Dass es nun gleich ein hochmodernes Haltesystem mit nicht ganz günstigen Investitionen sein soll, hat seine guten Gründe. «Unsere Aufgabe ist es, junge Menschen für die Landwirtschaft zu motivieren und auszubilden», sagt er. «Deshalb ist es wichtig, dass wir mit diesem neuen Kompostierungsstall Erfahrungen sammeln und diese weitergeben können, so wie wir dies bereits Ende der 1980er-Jahre mit dem damals neuartigen Laufstall tun konnten.» 

Huber weiss aber auch, dass dadurch die Zusammenarbeit mit Agroscope in Tänikon intensiviert wird. Dorthin werden die Tiere während der Bauzeit als Kühe für einen Weideversuch in den  Emissionsversuchsstall gebracht. Der Arenenberger Stall wird zudem eine ideale Ergänzung zu den dortigen Versuchsställen. «Dieser neue Stall ist für alle, die mit Bildung, Beratung und praxisnaher Forschung etwas zu tun haben, ein Meilenstein. Er ist ein wichtiger Baustein für die Zukunft.» 

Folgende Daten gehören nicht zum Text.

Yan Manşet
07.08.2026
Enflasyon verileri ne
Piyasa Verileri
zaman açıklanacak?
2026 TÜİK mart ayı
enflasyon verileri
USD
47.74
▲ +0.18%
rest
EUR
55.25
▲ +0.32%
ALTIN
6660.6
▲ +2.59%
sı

Aber auch Hansjörg Hauser freut sich. Er arbeitet seit 1991 für den Betrieb und leitet ihn seit einem Jahr. «Es macht grosse Freude, bei einem so wichtigen Projekt dabei zu sein», sagt er. Allerdings müssen sich die beiden noch etwas gedulden, denn der Baubeginn soll in der zweiten Hälfte 2019 erfolgen. Der Bezug ist im Lauf von 2020 vorgesehen.

Projekt im Jahr 2015 in Kritik

Der Stallneubau am landwirtschaftlichen Bildungs- und Beratungszentrum Arenenberg TG löste 2015 scharfe Kritik aus. Das Projekt sei zu teuer, wurde moniert. Das Projekt wurde überarbeitet.

Das Neubauprojekt, konzipiert als Laufstall, sollte rund 60 Tieren Platz bieten und den aktuellen Anforderungen entsprechen. Der Kanton hatte im Finanzplan dafür 2,8 Mio. Franken eingestellt. Das sei viel zu viel, monierten Kritiker im Januar 2015. «Einen normalen Laufstall kann man für die Hälfte bauen», führte Kantonsrat Moritz Tanner (SVP, Winden) damals aus. Der Kanton solle kein Stall bauen, der sich in der Praxis kein Bauer leisten könne.

Das Projekt wurde in der Folge überarbeitet. Ursprünglich war ein Standort in der Landwirtschaftszone vorgesehen. Auf Einwand des Amts für Raumentwicklung wurde beschlossen, den neuen Stall anstelle des alten zu bauen.